A Brain-Inspired Hybrid Plasticity Feedforward-Inhibitory Spike Neural Network for Olfactory Perception

Brain-inspired spiking neural networks (SNNs), which mimic the information processing mechanisms of the biological mammalian olfactory bulb, offer enhanced biological interpretability, more efficient extraction of spatial features from gas sensor array data, and superior energy efficiency. These advantages endow electronic nose (e-nose) systems with promising application potential in complex olfactory scenarios. However, in gas qualitative identification and abnormal gas detection tasks, SNN models inspired by mammalian olfactory bulb neurons face two primary limitations. First, they lack a hybrid plasticity (HP) learning mechanism that integrates correlation-driven and error-driven processes. Second, they lack efficient spike encoding strategies tailored to the response characteristics of gas sensor arrays. Therefore, this article proposes a brain-inspired HP feedforward-inhibitory SNN (FI-SNN) model.
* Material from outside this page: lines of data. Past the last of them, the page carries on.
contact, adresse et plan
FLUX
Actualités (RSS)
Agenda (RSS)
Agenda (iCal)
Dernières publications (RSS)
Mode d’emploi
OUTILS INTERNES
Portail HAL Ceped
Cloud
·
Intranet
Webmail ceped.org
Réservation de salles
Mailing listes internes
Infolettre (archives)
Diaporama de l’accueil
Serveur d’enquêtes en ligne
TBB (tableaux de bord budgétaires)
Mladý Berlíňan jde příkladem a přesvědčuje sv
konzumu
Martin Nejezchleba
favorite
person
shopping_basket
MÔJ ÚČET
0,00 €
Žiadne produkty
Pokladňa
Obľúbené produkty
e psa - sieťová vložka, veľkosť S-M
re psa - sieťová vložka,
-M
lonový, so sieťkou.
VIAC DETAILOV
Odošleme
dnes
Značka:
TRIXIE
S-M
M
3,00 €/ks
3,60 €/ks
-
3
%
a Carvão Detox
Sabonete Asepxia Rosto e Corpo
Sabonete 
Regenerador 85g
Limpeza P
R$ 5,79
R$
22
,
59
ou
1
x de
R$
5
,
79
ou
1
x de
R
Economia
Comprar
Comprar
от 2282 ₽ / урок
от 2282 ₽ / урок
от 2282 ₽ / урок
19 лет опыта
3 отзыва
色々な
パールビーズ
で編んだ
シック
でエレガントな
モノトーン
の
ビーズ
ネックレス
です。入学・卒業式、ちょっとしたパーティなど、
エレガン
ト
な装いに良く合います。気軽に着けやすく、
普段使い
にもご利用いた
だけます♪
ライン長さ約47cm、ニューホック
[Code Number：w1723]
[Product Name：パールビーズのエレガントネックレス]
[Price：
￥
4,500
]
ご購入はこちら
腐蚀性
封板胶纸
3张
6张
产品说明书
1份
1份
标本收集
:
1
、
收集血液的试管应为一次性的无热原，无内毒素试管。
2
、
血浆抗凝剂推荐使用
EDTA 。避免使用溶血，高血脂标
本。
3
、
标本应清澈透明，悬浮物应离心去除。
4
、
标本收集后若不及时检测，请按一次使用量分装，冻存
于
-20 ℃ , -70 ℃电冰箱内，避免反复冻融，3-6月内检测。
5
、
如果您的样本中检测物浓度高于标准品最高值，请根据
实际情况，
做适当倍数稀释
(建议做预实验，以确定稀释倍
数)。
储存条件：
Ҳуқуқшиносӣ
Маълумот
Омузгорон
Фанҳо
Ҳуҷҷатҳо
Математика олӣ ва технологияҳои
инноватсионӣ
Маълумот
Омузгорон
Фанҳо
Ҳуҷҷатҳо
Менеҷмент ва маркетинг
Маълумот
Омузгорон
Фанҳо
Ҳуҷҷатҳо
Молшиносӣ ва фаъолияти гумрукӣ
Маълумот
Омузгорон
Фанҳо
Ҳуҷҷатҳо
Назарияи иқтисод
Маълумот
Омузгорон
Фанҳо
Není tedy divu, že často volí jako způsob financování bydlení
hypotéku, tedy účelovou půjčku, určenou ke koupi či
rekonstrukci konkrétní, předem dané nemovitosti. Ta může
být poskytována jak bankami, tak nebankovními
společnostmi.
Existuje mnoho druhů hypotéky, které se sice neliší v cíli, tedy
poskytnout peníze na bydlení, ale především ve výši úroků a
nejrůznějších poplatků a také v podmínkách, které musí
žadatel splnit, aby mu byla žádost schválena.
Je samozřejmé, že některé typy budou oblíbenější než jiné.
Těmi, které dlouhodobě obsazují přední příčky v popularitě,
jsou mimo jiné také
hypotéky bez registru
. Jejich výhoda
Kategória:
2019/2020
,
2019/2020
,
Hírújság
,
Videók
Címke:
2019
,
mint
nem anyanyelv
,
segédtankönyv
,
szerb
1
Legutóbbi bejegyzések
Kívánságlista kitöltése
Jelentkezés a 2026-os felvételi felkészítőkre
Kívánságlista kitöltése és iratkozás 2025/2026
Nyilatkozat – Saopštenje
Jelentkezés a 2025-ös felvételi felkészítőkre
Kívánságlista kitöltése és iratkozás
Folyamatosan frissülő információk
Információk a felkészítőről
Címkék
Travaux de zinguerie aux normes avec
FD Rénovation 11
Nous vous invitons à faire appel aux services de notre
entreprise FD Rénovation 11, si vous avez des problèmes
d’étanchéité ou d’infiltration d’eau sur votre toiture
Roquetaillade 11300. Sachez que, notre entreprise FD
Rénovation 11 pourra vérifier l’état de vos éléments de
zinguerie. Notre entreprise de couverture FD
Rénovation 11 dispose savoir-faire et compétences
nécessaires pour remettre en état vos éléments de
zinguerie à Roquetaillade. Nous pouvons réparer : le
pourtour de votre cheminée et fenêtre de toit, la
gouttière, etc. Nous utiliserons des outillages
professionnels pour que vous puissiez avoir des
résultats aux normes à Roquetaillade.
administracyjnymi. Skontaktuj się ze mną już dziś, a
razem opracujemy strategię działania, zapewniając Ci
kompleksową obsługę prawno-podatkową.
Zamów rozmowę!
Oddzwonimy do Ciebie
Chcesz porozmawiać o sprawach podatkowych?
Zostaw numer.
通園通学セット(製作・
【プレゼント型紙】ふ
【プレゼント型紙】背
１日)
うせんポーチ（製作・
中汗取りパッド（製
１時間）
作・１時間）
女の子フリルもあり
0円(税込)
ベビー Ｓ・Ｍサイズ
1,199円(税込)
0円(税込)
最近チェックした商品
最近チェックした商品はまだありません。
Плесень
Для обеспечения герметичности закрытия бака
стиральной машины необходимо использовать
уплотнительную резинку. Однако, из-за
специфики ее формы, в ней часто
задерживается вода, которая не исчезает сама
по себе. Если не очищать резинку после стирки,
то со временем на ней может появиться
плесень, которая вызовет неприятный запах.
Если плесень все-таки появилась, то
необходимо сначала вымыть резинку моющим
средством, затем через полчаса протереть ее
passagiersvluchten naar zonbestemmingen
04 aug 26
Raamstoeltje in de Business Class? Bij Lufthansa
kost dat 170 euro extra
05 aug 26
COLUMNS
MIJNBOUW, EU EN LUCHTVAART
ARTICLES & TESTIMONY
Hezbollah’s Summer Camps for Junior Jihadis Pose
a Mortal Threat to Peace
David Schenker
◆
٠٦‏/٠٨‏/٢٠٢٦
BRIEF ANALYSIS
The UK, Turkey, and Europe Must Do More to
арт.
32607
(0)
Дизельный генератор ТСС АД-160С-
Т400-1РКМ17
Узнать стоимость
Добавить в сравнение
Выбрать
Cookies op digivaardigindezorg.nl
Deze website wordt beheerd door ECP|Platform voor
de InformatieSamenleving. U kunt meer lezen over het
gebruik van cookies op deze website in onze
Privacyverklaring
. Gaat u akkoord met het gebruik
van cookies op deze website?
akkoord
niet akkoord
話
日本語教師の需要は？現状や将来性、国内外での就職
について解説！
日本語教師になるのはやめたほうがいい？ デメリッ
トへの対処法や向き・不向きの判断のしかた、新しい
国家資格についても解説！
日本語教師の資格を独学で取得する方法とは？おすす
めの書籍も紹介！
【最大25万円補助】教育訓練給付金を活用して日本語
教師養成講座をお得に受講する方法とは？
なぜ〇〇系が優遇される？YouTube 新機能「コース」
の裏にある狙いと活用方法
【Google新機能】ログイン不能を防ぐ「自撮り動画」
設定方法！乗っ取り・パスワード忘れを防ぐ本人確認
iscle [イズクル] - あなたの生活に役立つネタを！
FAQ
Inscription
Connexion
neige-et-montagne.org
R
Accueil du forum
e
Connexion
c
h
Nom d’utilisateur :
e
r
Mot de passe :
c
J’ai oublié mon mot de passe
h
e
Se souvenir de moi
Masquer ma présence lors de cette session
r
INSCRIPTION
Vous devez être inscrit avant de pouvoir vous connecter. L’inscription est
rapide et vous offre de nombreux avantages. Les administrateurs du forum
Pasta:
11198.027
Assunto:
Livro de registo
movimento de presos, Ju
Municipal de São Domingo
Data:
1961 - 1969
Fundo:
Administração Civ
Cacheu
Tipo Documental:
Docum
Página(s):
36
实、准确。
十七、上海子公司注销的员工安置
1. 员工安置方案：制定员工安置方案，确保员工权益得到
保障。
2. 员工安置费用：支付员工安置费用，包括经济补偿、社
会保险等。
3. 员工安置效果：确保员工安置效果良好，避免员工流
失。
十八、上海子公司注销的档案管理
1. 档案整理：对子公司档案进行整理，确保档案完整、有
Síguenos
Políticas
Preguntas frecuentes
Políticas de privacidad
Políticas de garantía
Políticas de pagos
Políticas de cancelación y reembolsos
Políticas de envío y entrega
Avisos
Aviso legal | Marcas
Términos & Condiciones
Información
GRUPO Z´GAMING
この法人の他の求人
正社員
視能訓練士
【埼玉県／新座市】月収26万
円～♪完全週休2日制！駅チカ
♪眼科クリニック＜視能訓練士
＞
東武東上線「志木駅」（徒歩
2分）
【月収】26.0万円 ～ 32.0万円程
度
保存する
By designing an accumulate rate spike encoder, constructing a feedforward-inhibitory spiking network structure, and introducing an HP learning method, the model enhances the spatial feature representation capability of spike encoding for gas sensor array data, enables HP learning in olfactory perception SNN models, and thereby significantly improves the performance of gas detection. Experimental results demonstrate that the proposed model achieves competitive accuracy, reaching 99.48% on the VOC gas detection dataset and 97.96% on the red wine quality monitoring dataset, surpassing the state-of-the-art methods.